Statistical Procedures

Descriptives statistics, including mean and standard deviation scores, and dispersion (skewness, kurtosis, and Shapiro-Wilk) statistics were initially examined for all BYSAS items across all three points. According to Mishra et al. [23], an absolute skewness value ≥ 2 or an absolute kurtosis ≥ 4 may be used as reference values for determining considerable nonnormality (see also [24]).

All Confirmatory Factor Analysis (CFA) models were conducted using Mplus (Version 7) software [25]. As will be evident by now, there are five response categories for all the six items in the BYSAS uses. Although these scores are ordinal, they can be treated as continuous as there are five response options [26, 27]. Due to pronounced nonnormality in the ratings for the BYSAS items (refer to Supplementary Table S2), coupled with the underrepresentation of response category 5 [26, 27], our data was treated as ordinal. This decision was further influenced by previous studies demonstrating that the endorsement of the originally proposed one-factor model was more apparent when data was treated as categorical or ordinal, with the WLS or DWLS (called WLSMV in Mplus) estimator used as the extraction method. Consequently, the weighted least square mean and variance adjusted chi-square (WLSMV) estimator was employed in all CFA analyses. Recognized for its distribution-free and robust qualities, particularly suitable for ordered-categorical scores, the WLSMV estimator corrects for non-normality in the dataset [25]. This choice was favored over WLS estimation, which requires larger sample sizes and is more computationally intensive [28].

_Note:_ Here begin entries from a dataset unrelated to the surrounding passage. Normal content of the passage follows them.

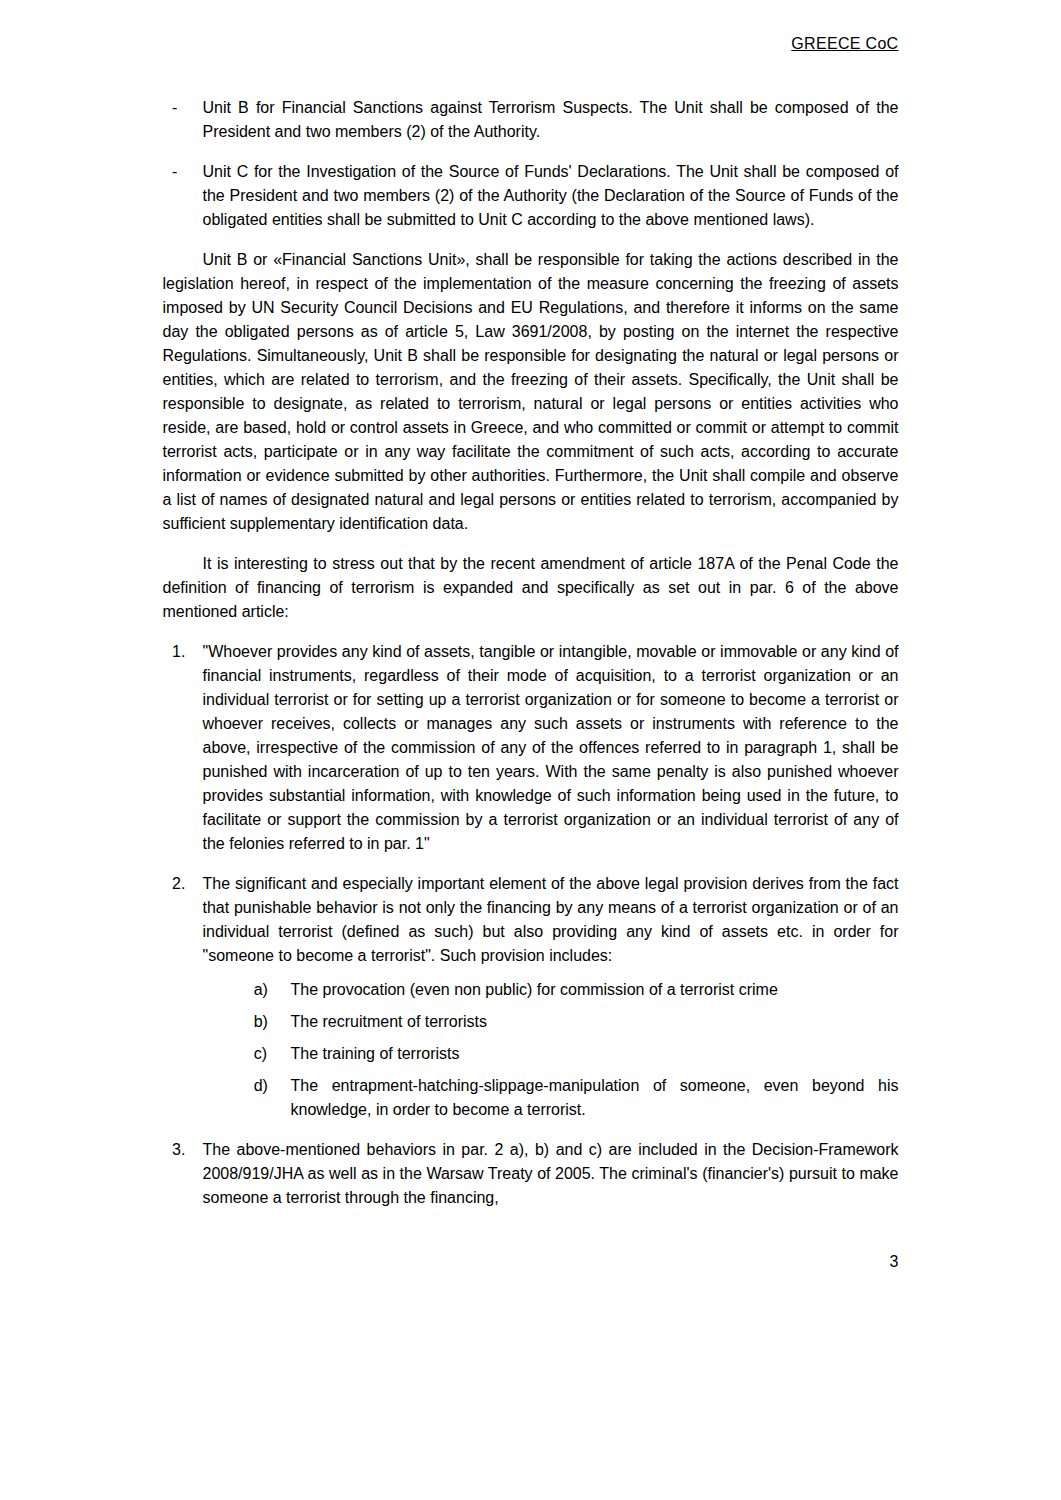GREECE CoC
Unit B for Financial Sanctions against Terrorism Suspects. The Unit shall be composed of the President and two members (2) of the Authority.
Unit C for the Investigation of the Source of Funds' Declarations. The Unit shall be composed of the President and two members (2) of the Authority (the Declaration of the Source of Funds of the obligated entities shall be submitted to Unit C according to the above mentioned laws).
Unit B or «Financial Sanctions Unit», shall be responsible for taking the actions described in the legislation hereof, in respect of the implementation of the measure concerning the freezing of assets imposed by UN Security Council Decisions and EU Regulations, and therefore it informs on the same day the obligated persons as of article 5, Law 3691/2008, by posting on the internet the respective Regulations. Simultaneously, Unit B shall be responsible for designating the natural or legal persons or entities, which are related to terrorism, and the freezing of their assets. Specifically, the Unit shall be responsible to designate, as related to terrorism, natural or legal persons or entities activities who reside, are based, hold or control assets in Greece, and who committed or commit or attempt to commit terrorist acts, participate or in any way facilitate the commitment of such acts, according to accurate information or evidence submitted by other authorities. Furthermore, the Unit shall compile and observe a list of names of designated natural and legal persons or entities related to terrorism, accompanied by sufficient supplementary identification data.
It is interesting to stress out that by the recent amendment of article 187A of the Penal Code the definition of financing of terrorism is expanded and specifically as set out in par. 6 of the above mentioned article:
"Whoever provides any kind of assets, tangible or intangible, movable or immovable or any kind of financial instruments, regardless of their mode of acquisition, to a terrorist organization or an individual terrorist or for setting up a terrorist organization or for someone to become a terrorist or whoever receives, collects or manages any such assets or instruments with reference to the above, irrespective of the commission of any of the offences referred to in paragraph 1, shall be punished with incarceration of up to ten years. With the same penalty is also punished whoever provides substantial information, with knowledge of such information being used in the future, to facilitate or support the commission by a terrorist organization or an individual terrorist of any of the felonies referred to in par. 1"
The significant and especially important element of the above legal provision derives from the fact that punishable behavior is not only the financing by any means of a terrorist organization or of an individual terrorist (defined as such) but also providing any kind of assets etc. in order for "someone to become a terrorist". Such provision includes:
The provocation (even non public) for commission of a terrorist crime
The recruitment of terrorists
The training of terrorists
The entrapment-hatching-slippage-manipulation of someone, even beyond his knowledge, in order to become a terrorist.
The above-mentioned behaviors in par. 2 a), b) and c) are included in the Decision-Framework 2008/919/JHA as well as in the Warsaw Treaty of 2005. The criminal's (financier's) pursuit to make someone a terrorist through the financing,
3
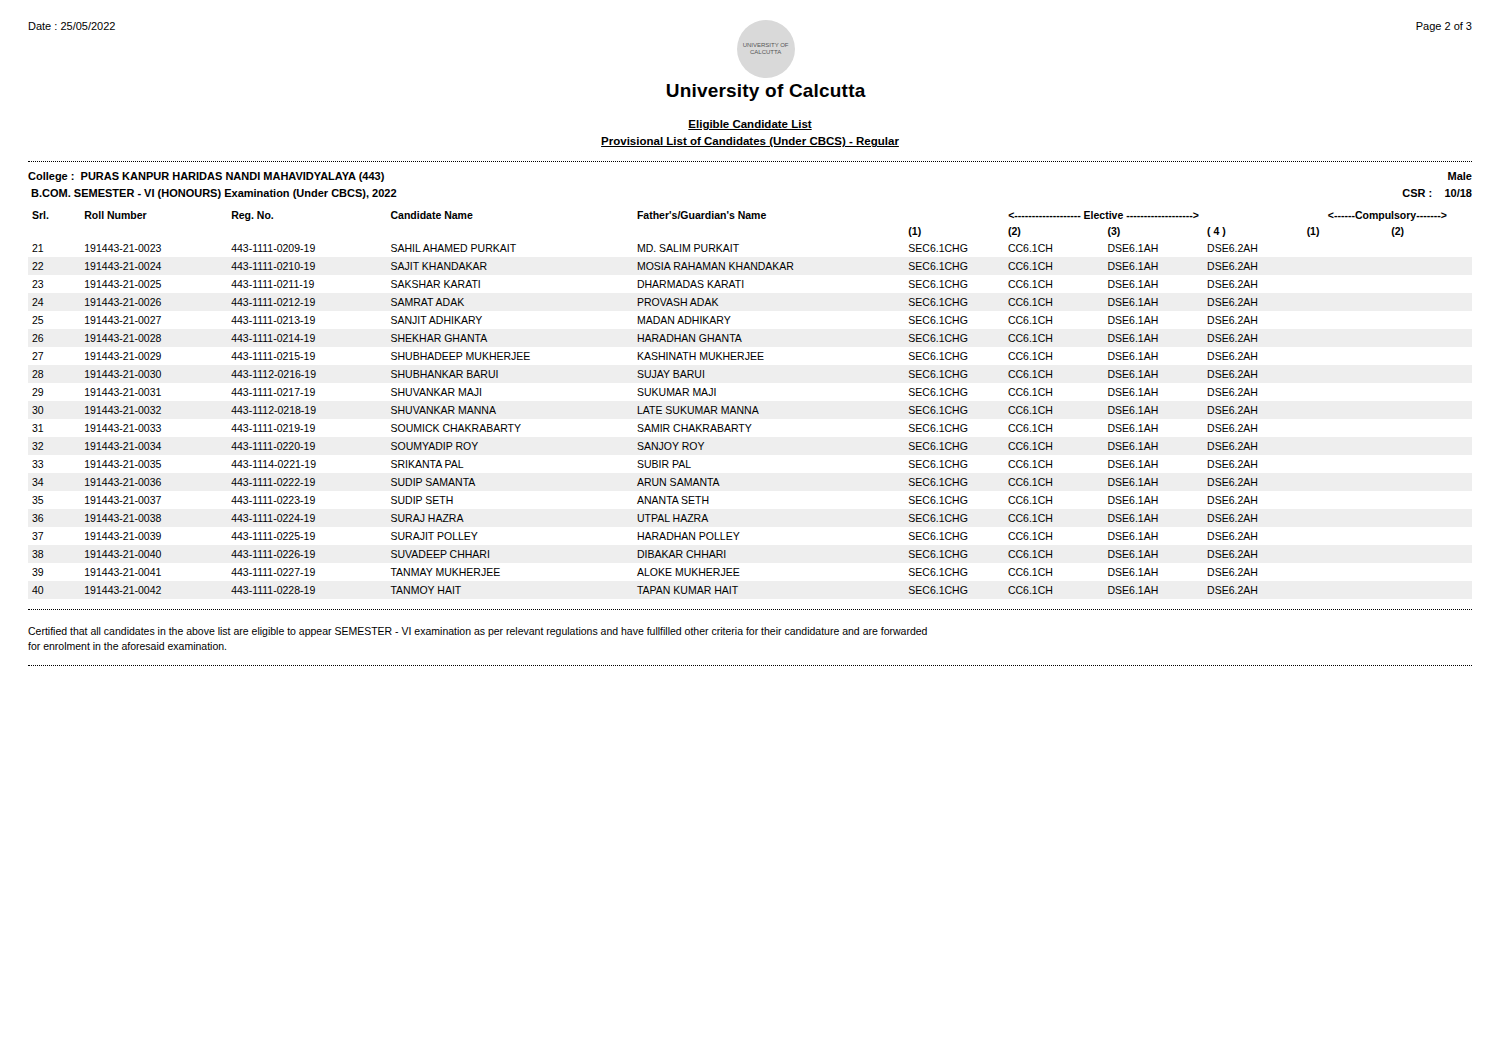Date : 25/05/2022
UNIVERSITY OF CALCUTTA
University of Calcutta
Page 2 of 3
Eligible Candidate List
Provisional List of Candidates (Under CBCS) - Regular
College : PURAS KANPUR HARIDAS NANDI MAHAVIDYALAYA (443)
B.COM. SEMESTER - VI (HONOURS) Examination (Under CBCS), 2022
Male
CSR : 10/18
| Srl. | Roll Number | Reg. No. | Candidate Name | Father's/Guardian's Name | <------------------- Elective -------------------> | <------Compulsory-------> |
| --- | --- | --- | --- | --- | --- | --- |
| | | | | | (1) | (2) | (3) | ( 4 ) | (1) | (2) |
| 21 | 191443-21-0023 | 443-1111-0209-19 | SAHIL AHAMED PURKAIT | MD. SALIM PURKAIT | SEC6.1CHG | CC6.1CH | DSE6.1AH | DSE6.2AH | | |
| 22 | 191443-21-0024 | 443-1111-0210-19 | SAJIT KHANDAKAR | MOSIA RAHAMAN KHANDAKAR | SEC6.1CHG | CC6.1CH | DSE6.1AH | DSE6.2AH | | |
| 23 | 191443-21-0025 | 443-1111-0211-19 | SAKSHAR KARATI | DHARMADAS KARATI | SEC6.1CHG | CC6.1CH | DSE6.1AH | DSE6.2AH | | |
| 24 | 191443-21-0026 | 443-1111-0212-19 | SAMRAT ADAK | PROVASH ADAK | SEC6.1CHG | CC6.1CH | DSE6.1AH | DSE6.2AH | | |
| 25 | 191443-21-0027 | 443-1111-0213-19 | SANJIT ADHIKARY | MADAN ADHIKARY | SEC6.1CHG | CC6.1CH | DSE6.1AH | DSE6.2AH | | |
| 26 | 191443-21-0028 | 443-1111-0214-19 | SHEKHAR GHANTA | HARADHAN GHANTA | SEC6.1CHG | CC6.1CH | DSE6.1AH | DSE6.2AH | | |
| 27 | 191443-21-0029 | 443-1111-0215-19 | SHUBHADEEP MUKHERJEE | KASHINATH MUKHERJEE | SEC6.1CHG | CC6.1CH | DSE6.1AH | DSE6.2AH | | |
| 28 | 191443-21-0030 | 443-1112-0216-19 | SHUBHANKAR BARUI | SUJAY BARUI | SEC6.1CHG | CC6.1CH | DSE6.1AH | DSE6.2AH | | |
| 29 | 191443-21-0031 | 443-1111-0217-19 | SHUVANKAR MAJI | SUKUMAR MAJI | SEC6.1CHG | CC6.1CH | DSE6.1AH | DSE6.2AH | | |
| 30 | 191443-21-0032 | 443-1112-0218-19 | SHUVANKAR MANNA | LATE SUKUMAR MANNA | SEC6.1CHG | CC6.1CH | DSE6.1AH | DSE6.2AH | | |
| 31 | 191443-21-0033 | 443-1111-0219-19 | SOUMICK CHAKRABARTY | SAMIR CHAKRABARTY | SEC6.1CHG | CC6.1CH | DSE6.1AH | DSE6.2AH | | |
| 32 | 191443-21-0034 | 443-1111-0220-19 | SOUMYADIP ROY | SANJOY ROY | SEC6.1CHG | CC6.1CH | DSE6.1AH | DSE6.2AH | | |
| 33 | 191443-21-0035 | 443-1114-0221-19 | SRIKANTA PAL | SUBIR PAL | SEC6.1CHG | CC6.1CH | DSE6.1AH | DSE6.2AH | | |
| 34 | 191443-21-0036 | 443-1111-0222-19 | SUDIP SAMANTA | ARUN SAMANTA | SEC6.1CHG | CC6.1CH | DSE6.1AH | DSE6.2AH | | |
| 35 | 191443-21-0037 | 443-1111-0223-19 | SUDIP SETH | ANANTA SETH | SEC6.1CHG | CC6.1CH | DSE6.1AH | DSE6.2AH | | |
| 36 | 191443-21-0038 | 443-1111-0224-19 | SURAJ HAZRA | UTPAL HAZRA | SEC6.1CHG | CC6.1CH | DSE6.1AH | DSE6.2AH | | |
| 37 | 191443-21-0039 | 443-1111-0225-19 | SURAJIT POLLEY | HARADHAN POLLEY | SEC6.1CHG | CC6.1CH | DSE6.1AH | DSE6.2AH | | |
| 38 | 191443-21-0040 | 443-1111-0226-19 | SUVADEEP CHHARI | DIBAKAR CHHARI | SEC6.1CHG | CC6.1CH | DSE6.1AH | DSE6.2AH | | |
| 39 | 191443-21-0041 | 443-1111-0227-19 | TANMAY MUKHERJEE | ALOKE MUKHERJEE | SEC6.1CHG | CC6.1CH | DSE6.1AH | DSE6.2AH | | |
| 40 | 191443-21-0042 | 443-1111-0228-19 | TANMOY HAIT | TAPAN KUMAR HAIT | SEC6.1CHG | CC6.1CH | DSE6.1AH | DSE6.2AH | | |
Certified that all candidates in the above list are eligible to appear SEMESTER - VI examination as per relevant regulations and have fullfilled other criteria for their candidature and are forwarded
for enrolment in the aforesaid examination.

Prior to the tests for longitudinal measurement invariance, one-factor BYSAS models were assessed for fit separately at each time point (Time 1, Time 2, and Time 3). For these models, the ratings for all six items were loaded on a single latent factor, and the error variances were not correlated. Also, for identification, the variances for the first items were fixed to one.

In assessing longitudinal measurement invariance of the BYSAS scores across three-time points, the analysis initiated with a configural invariance model to ensure a consistent factor structure over time. Subsequently, evaluation escalated to metric/loading invariance by constraining the factor loadings across time points to be equal, thus verifying the constancy of item-factor relationships. Scalar/threshold invariance was then tested to ensure uniform item thresholds across the time intervals, essential for comparing latent traits. Following this, uniqueness/residual invariance was assessed to confirm equal measurement errors across time points. Structural invariance regarding latent factor variances and covariances was also examined, affirming stability in the relationships and variability of latent constructs over time. These invariance levels were sequentially validated using the WLSMV estimator in Mplus, ensuring that each model’s fit did not significantly deteriorate compared to its less constrained predecessor. This hierarchical testing approach, leveraging the robustness of the WLSMV estimator, enabled a rigorous examination of the BYSAS’s longitudinal measurement invariance, affirming its utility for reliable comparison across time points.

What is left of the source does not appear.